■ Exercise ■
Using the line that contains "- Understanding Convolution" as the start, restate each line word for word through the final line of the material below, and return only those.

■ Material for this exercise ■
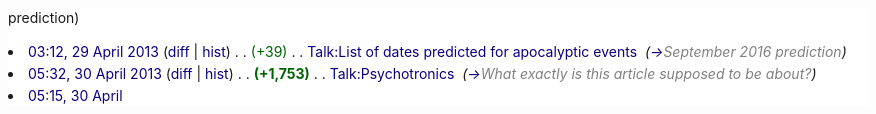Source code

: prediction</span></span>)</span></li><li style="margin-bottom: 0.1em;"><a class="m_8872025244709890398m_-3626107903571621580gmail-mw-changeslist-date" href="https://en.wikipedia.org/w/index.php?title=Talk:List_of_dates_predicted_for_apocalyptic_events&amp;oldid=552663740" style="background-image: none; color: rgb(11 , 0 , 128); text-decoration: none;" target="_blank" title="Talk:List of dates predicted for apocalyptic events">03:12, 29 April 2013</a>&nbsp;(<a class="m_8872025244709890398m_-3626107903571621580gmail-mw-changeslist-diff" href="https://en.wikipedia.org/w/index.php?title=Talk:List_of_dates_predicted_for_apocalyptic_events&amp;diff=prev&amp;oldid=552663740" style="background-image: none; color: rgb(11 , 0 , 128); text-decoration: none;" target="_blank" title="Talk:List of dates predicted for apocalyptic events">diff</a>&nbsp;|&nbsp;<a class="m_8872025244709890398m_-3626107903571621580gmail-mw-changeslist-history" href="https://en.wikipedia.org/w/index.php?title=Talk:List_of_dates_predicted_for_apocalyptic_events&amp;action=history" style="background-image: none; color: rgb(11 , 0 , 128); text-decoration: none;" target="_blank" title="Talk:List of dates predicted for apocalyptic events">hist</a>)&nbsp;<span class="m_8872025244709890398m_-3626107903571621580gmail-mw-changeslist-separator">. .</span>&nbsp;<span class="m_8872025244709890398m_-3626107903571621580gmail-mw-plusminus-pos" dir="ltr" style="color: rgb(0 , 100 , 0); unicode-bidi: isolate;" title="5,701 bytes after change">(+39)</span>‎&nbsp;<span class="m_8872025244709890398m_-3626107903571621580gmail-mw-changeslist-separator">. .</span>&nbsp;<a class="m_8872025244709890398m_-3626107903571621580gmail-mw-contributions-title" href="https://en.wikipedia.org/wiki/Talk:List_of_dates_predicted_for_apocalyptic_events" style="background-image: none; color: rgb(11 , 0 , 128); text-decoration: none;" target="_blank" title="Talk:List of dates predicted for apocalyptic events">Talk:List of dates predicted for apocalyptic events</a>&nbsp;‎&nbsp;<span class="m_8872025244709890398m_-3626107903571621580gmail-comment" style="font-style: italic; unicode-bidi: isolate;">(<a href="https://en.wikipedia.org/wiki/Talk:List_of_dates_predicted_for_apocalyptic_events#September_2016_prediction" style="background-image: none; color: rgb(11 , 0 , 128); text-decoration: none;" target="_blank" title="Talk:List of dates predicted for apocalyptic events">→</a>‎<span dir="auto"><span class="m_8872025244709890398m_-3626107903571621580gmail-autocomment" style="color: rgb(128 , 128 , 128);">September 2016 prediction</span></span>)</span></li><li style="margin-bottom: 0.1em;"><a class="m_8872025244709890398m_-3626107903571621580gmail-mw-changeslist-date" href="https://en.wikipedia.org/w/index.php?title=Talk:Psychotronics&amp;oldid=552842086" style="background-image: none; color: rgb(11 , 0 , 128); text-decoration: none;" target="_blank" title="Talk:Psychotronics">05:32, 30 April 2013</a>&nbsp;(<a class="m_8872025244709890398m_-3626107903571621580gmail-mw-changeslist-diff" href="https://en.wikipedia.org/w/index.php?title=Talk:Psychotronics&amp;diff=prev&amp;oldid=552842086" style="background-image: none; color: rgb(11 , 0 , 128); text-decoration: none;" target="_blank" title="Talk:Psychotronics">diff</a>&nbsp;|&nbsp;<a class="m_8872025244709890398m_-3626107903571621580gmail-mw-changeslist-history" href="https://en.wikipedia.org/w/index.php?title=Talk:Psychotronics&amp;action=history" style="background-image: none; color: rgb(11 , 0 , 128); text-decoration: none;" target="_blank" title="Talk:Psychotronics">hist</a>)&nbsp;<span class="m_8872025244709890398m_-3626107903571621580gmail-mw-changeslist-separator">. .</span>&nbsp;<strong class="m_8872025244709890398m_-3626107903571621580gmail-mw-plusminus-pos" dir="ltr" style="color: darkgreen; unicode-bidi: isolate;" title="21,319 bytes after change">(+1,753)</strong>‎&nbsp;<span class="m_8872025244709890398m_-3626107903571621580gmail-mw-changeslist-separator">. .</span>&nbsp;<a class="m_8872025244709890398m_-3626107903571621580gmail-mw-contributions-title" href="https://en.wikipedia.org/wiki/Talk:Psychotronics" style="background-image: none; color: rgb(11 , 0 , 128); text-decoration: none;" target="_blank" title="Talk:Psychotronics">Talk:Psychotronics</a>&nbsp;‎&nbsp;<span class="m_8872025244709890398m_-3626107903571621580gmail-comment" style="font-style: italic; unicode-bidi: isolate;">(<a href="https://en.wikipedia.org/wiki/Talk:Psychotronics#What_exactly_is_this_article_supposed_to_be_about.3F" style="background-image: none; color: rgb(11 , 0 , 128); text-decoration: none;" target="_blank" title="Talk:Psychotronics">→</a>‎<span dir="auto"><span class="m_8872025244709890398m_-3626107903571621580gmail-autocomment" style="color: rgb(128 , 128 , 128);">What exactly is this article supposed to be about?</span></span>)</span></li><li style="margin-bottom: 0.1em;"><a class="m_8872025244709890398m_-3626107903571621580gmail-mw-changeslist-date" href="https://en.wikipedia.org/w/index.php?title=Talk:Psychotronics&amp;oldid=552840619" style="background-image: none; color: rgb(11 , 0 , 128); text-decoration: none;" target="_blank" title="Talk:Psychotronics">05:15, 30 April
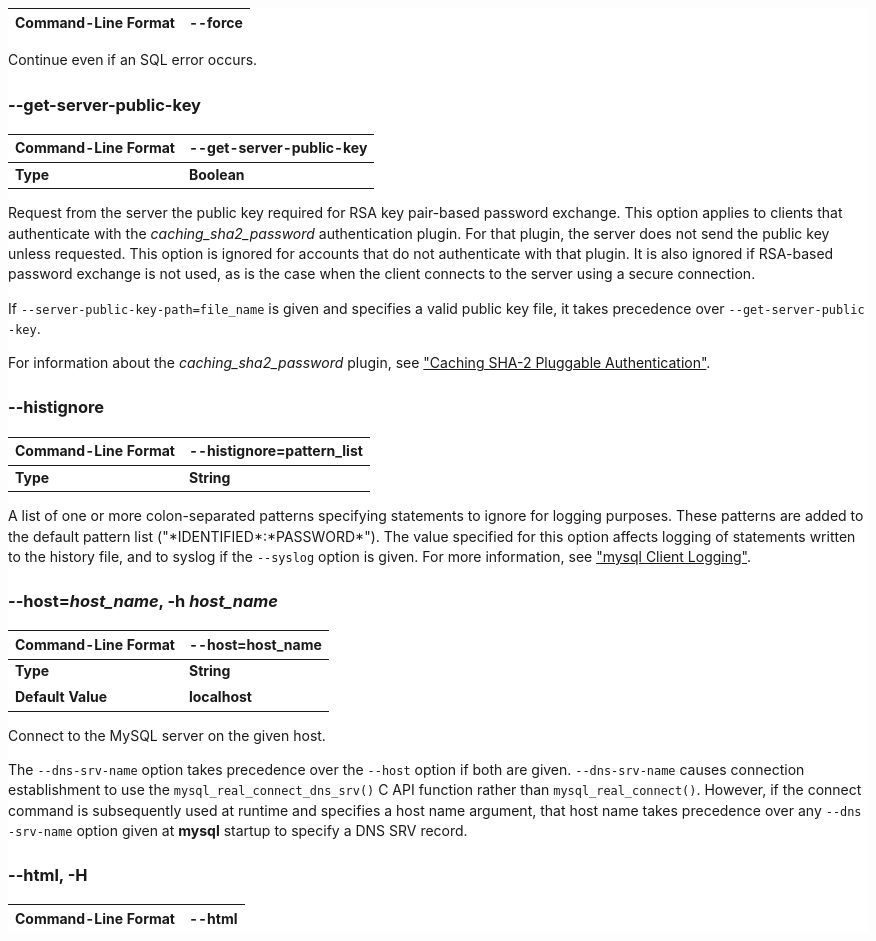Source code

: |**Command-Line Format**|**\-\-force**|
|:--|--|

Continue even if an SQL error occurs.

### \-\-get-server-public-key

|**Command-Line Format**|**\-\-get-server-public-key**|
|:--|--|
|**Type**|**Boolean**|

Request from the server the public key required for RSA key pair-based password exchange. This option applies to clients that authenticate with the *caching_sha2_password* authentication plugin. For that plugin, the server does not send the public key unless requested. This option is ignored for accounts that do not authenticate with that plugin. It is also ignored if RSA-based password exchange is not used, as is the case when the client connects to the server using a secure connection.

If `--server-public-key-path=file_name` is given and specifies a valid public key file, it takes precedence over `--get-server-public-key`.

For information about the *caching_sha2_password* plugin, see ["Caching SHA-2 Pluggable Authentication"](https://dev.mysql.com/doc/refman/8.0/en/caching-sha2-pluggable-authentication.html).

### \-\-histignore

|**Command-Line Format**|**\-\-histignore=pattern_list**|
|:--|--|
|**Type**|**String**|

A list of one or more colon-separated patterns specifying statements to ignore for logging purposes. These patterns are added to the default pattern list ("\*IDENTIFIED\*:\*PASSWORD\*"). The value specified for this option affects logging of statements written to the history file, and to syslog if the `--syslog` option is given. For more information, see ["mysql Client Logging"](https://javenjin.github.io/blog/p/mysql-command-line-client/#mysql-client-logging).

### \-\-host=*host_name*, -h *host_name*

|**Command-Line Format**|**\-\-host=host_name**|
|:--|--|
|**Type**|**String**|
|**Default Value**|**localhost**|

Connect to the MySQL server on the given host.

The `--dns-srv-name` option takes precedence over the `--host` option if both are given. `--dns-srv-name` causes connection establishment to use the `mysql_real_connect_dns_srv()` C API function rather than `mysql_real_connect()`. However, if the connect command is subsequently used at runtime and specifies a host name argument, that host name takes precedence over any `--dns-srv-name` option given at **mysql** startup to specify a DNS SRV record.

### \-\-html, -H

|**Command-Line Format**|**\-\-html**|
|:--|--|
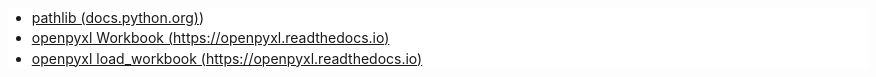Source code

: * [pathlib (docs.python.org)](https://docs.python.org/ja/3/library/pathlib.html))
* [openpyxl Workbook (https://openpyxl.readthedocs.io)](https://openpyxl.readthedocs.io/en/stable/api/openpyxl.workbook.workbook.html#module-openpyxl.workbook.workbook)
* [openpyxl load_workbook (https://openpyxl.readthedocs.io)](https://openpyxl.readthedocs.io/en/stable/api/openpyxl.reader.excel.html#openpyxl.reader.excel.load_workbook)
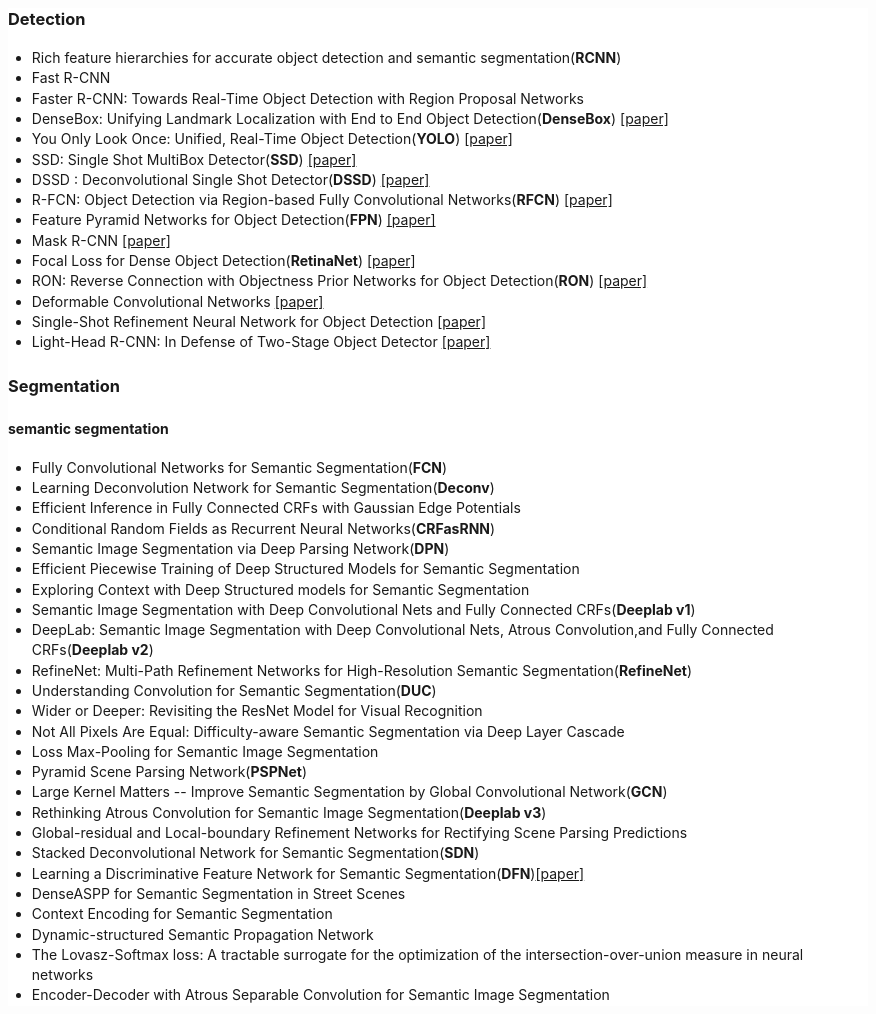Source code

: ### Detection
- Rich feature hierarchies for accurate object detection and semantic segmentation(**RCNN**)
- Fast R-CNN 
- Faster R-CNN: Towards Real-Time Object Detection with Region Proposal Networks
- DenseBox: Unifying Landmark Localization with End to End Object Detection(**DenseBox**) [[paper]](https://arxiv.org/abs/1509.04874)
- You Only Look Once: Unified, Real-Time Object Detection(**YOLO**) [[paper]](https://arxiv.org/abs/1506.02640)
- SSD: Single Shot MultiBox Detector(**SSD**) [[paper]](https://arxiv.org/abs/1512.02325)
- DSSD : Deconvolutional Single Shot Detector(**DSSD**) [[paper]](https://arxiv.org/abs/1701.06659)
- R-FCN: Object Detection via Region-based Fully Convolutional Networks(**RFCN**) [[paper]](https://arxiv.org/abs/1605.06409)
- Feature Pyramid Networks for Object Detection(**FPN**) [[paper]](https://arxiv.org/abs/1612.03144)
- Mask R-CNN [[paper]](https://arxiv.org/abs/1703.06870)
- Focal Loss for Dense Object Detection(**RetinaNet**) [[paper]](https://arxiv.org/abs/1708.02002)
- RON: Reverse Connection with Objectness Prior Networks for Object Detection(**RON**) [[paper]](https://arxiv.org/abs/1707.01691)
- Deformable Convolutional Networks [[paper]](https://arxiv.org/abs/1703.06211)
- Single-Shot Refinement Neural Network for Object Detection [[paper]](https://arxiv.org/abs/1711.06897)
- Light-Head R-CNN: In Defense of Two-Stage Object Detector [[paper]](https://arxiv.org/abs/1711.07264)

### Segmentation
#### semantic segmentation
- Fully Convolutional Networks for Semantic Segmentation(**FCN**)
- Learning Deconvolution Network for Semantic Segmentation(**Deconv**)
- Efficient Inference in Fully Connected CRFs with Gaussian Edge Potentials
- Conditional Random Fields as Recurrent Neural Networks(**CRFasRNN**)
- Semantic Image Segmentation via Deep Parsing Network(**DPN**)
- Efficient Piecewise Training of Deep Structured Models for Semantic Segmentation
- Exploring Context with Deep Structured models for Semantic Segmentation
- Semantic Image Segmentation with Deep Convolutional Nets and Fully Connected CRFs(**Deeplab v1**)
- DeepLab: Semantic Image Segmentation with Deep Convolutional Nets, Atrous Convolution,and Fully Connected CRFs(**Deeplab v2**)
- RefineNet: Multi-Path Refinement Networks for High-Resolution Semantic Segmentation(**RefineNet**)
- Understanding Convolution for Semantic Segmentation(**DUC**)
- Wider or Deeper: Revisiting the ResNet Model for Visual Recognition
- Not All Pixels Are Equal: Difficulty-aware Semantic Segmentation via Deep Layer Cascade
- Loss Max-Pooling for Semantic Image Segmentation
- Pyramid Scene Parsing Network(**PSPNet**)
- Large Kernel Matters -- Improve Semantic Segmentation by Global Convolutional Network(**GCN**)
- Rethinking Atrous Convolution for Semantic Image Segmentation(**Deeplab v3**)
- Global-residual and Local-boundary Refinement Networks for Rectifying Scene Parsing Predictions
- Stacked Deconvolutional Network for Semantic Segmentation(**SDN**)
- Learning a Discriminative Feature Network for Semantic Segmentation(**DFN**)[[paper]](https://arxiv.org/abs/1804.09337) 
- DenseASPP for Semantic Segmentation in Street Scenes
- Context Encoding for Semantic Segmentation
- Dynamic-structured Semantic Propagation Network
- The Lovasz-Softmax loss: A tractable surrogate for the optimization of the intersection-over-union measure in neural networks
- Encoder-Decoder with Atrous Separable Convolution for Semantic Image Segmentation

■ Solution to this task ■
- Understanding Convolution for Semantic Segmentation(**DUC**)
- Wider or Deeper: Revisiting the ResNet Model for Visual Recognition
- Not All Pixels Are Equal: Difficulty-aware Semantic Segmentation via Deep Layer Cascade
- Loss Max-Pooling for Semantic Image Segmentation
- Pyramid Scene Parsing Network(**PSPNet**)
- Large Kernel Matters -- Improve Semantic Segmentation by Global Convolutional Network(**GCN**)
- Rethinking Atrous Convolution for Semantic Image Segmentation(**Deeplab v3**)
- Global-residual and Local-boundary Refinement Networks for Rectifying Scene Parsing Predictions
- Stacked Deconvolutional Network for Semantic Segmentation(**SDN**)
- Learning a Discriminative Feature Network for Semantic Segmentation(**DFN**)[[paper]](https://arxiv.org/abs/1804.09337) 
- DenseASPP for Semantic Segmentation in Street Scenes
- Context Encoding for Semantic Segmentation
- Dynamic-structured Semantic Propagation Network
- The Lovasz-Softmax loss: A tractable surrogate for the optimization of the intersection-over-union measure in neural networks
- Encoder-Decoder with Atrous Separable Convolution for Semantic Image Segmentation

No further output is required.